*HOW TO COMPLETE THIS TASK*.
Count the lines in the records below that contain the word "right", and give only that count.

======== DATA TO PROCESS

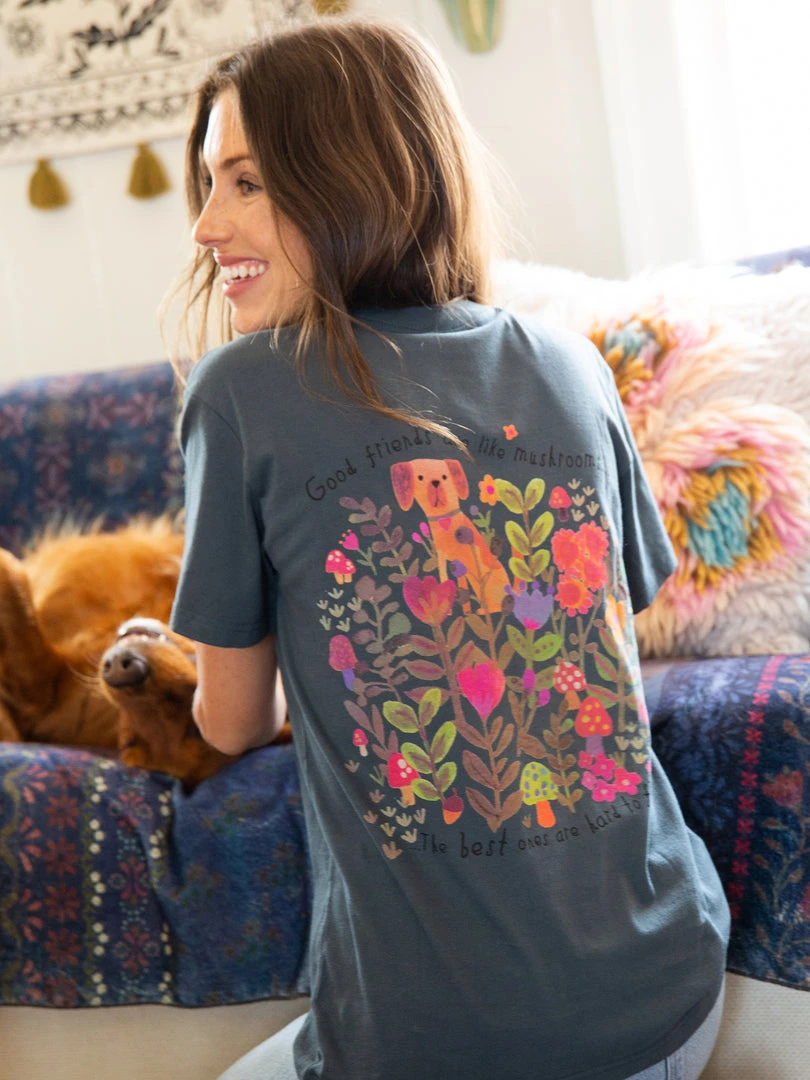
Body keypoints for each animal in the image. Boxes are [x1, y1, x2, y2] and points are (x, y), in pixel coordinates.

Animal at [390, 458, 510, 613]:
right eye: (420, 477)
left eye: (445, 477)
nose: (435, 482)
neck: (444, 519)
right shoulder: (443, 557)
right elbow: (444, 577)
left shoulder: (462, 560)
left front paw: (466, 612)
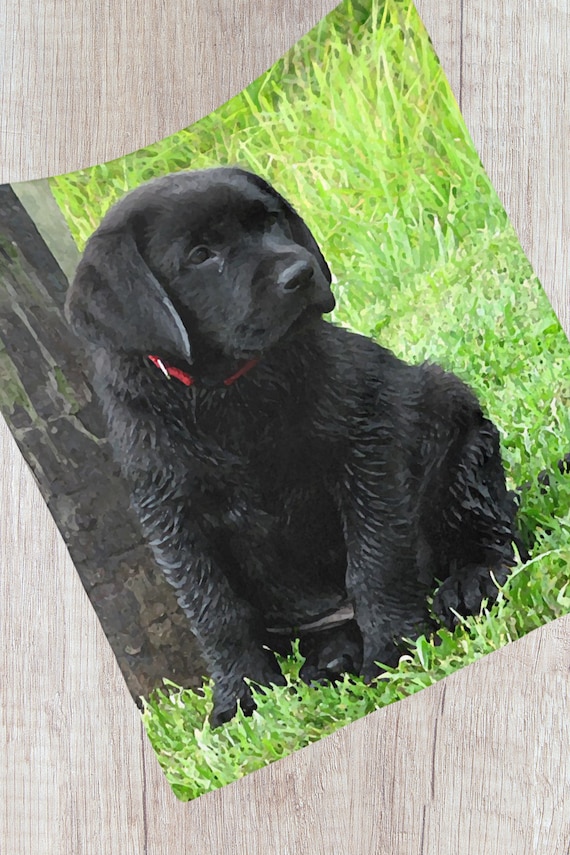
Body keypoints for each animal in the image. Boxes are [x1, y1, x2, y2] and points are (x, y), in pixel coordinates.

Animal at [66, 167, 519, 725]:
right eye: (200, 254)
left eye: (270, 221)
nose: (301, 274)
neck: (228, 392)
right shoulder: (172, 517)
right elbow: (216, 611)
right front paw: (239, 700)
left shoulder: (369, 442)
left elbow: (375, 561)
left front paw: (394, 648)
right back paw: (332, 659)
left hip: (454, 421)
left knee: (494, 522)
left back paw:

================

*ANSWER BELOW*.
8